There are various reasons you might be interested in recording in real time the audio output of programs or games running on your computer. By default, when you use a recording software, the source of capture is either an integrated microphone or one you have plugged into your input jack. Here I’m going to explain how to activate the Sound Mixer channel on your PC, and offer a few tips for recording audio on computers that have that channel blocked.
Activate disabled devices
Before the panic spreads, you need to do little fiddling. In the latest versions of Windows, all recording devices that do not use the microphone jack are disabled by default, meaning that when you go to choose Sound Mixer as the audio source from any recording software, it doesn’t show up.
To activate it we have to access the Sound configuration menu, whether by typing into the Run bar the filename MMSYS.CPL or by right-clicking on the speaker icon on the desktop shortcut bar and selecting “Recording Devices.”
Then, right-clicking inside the box that lists your audio sources (where you might only find your microphone), you have to tick the options to “Show disabled devices” and “Show disconnected devices.” This should make more sources appear such as your CD/DVD drive to record audio when you insert a music disc or input jack, which is what comes out of your speakers. To assign a default audio source, double-click on the desired source.
The input jack doesn’t appear—what should I do?
In Windows 7 and 8, which come installed on certain machines (principally on particular brands of laptops, such as Sony VAIO), there is a huge problem: a totally nonsensical protection system prevents you from recording the sound the comes directly from your speakers, presumably to stymie those who would “illegally” copy music from CDs to other formats. But seriously—what happens to other users who need this functionality for the manifold other use cases out there?
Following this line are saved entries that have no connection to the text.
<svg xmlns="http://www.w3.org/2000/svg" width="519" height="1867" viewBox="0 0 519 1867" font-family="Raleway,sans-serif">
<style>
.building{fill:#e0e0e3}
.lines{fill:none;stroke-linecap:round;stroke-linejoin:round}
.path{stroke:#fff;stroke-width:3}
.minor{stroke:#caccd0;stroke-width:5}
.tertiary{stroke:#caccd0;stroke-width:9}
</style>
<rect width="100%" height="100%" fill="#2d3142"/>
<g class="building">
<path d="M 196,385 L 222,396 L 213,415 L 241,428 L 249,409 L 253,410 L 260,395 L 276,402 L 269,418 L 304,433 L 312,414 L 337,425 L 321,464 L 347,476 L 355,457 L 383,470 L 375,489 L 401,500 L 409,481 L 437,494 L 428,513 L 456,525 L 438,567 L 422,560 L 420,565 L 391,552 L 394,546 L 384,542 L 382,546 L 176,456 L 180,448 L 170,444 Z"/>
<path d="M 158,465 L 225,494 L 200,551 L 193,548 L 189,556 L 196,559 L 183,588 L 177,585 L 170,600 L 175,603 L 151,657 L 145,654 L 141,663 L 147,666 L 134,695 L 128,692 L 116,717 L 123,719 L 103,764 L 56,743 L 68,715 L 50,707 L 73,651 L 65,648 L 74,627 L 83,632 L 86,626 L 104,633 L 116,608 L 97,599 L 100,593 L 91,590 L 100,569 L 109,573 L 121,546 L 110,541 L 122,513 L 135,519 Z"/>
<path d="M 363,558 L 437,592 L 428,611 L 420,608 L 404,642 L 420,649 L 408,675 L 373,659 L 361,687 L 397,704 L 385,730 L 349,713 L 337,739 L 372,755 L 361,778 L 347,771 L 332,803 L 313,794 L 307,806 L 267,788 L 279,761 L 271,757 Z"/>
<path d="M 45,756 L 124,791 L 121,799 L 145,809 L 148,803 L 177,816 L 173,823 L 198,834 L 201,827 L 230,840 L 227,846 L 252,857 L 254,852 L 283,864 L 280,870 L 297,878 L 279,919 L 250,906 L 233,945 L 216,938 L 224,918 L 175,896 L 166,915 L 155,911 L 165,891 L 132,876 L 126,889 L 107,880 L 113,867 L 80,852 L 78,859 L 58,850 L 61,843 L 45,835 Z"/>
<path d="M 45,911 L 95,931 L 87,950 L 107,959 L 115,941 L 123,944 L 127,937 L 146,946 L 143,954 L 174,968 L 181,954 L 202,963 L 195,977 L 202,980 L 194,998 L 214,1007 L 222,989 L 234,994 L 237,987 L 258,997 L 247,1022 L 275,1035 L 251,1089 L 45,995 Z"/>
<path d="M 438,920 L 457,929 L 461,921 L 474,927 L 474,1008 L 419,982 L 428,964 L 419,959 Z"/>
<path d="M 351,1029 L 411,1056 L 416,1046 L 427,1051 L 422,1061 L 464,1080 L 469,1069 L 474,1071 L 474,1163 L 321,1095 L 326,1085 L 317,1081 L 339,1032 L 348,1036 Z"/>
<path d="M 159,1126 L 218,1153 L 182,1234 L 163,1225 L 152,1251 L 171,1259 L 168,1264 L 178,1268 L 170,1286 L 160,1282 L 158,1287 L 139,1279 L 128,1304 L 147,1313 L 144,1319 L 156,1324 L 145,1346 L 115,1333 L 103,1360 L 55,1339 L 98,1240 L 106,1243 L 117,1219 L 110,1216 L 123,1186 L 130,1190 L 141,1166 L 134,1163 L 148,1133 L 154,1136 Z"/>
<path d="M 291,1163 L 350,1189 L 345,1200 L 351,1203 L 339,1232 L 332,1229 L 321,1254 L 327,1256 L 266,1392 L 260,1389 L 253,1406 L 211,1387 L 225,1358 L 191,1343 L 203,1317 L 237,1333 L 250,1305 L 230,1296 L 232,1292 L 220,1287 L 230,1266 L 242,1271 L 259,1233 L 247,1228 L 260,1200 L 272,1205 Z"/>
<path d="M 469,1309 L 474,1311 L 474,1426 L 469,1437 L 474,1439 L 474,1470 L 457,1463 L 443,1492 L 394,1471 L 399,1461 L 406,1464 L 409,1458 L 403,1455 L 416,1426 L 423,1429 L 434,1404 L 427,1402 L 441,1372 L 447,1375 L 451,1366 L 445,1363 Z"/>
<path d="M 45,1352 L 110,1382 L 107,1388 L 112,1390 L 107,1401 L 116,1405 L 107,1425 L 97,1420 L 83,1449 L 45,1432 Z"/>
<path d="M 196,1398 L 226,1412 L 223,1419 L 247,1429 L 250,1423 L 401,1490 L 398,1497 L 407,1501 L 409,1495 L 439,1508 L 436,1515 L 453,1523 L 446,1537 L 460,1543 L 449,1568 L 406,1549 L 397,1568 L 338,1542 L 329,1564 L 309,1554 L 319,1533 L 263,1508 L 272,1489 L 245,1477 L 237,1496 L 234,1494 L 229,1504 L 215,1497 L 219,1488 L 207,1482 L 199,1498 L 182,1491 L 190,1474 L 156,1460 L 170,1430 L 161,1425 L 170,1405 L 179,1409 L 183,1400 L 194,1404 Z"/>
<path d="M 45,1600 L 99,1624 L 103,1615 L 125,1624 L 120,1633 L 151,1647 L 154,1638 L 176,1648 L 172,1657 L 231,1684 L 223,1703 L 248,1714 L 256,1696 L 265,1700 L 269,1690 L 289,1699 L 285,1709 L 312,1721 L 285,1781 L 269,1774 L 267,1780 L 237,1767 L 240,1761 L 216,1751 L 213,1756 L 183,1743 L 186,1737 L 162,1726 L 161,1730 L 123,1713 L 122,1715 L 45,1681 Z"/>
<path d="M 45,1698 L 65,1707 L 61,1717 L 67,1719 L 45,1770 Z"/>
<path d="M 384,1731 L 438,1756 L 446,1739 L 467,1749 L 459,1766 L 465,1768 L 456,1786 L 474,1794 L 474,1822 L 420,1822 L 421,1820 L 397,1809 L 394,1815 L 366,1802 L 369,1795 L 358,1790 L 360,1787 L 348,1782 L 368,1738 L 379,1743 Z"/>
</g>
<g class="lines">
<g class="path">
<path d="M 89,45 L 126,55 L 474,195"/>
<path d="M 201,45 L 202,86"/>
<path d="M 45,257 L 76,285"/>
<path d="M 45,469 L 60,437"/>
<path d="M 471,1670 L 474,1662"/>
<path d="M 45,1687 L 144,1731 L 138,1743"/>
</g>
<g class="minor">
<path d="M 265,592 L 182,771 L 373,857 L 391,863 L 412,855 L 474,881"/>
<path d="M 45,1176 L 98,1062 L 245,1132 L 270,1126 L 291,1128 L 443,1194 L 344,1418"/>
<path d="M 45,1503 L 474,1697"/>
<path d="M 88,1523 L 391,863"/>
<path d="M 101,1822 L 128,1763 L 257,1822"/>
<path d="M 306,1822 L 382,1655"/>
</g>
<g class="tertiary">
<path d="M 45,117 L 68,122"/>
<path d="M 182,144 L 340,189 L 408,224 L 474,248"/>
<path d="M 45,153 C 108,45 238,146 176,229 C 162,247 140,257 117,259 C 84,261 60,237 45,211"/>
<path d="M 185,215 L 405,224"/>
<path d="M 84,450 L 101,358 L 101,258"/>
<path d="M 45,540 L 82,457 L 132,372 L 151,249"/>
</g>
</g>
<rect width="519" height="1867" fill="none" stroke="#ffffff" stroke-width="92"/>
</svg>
Before taking drastic measures, it might be a good idea to try to completely erase the sound drivers that control your audio system (whether a card or integrated into the motherboard) using the device manager and reinstall the drivers from the official webpages of the manufacturers themselves rather that the ones installed by your operating system.
A virtual audio input jack
If this doesn’t work, there’s an app that can likely sort this mess out for you. Virtual Audio Cable is a set of drivers that lets you create virtual audio inputs and outputs; you can assign to it whichever sound source you want. That is, you can create a sound source that plays the sound from whichever input you want, leap-frogging the aforementioned protection system.
Once you’ve installed it, by accessing the Audio Repeater included in the app, you can select the input device that you want for the virtual input and output channels, which you can view by accessing the Sound menu as I explained earlier. Now, in both the sound player and recording devices fields you’ll see new sources called “Virtual Audio Cable”.
In addition, from the “Virtual Audio Cable Control Panel” you can configure all the values related to audio quality, delay, compression, or the comb filter within an audio spectrum analyzer. It’s not necessary to mess with any of this in order for the app to work, although the most experienced audio editors will be supremely grateful for all these options.
Download Virtual Audio Cable on Uptodown
Simulate audio input with a splitter
If the aforementioned program seems too annoying (though trust me, it’s not!), there is always a slightly less orthodox but equally functional alternative. This consists of connecting the actual speaker output jack to the microphone jack on your computer using a male-to-male jack cable, meaning that when you select the microphone input as your recording device, what your computer will actually capture is obviously what’s sounding from your speakers. The problem is that you can’t actually hear the sound coming from your computer, so you can’t control your recordings. There is another spartan solution to this problem.
A jack signal splitter is a small device you can find in any electronics store or superstore at a very low price. You connect it to your speaker jack between the male-to-male cable and the connector itself, and then into the other connector you can plug in either speakers or headphones.
The only inconvenience with this system is that the audio quality might be weaker or become a bit noisy if you use a cable that is too long, or if you use several low-quality cables. Nevertheless, this can still get you out of a pinch if all the other methods described above have proved fruitless.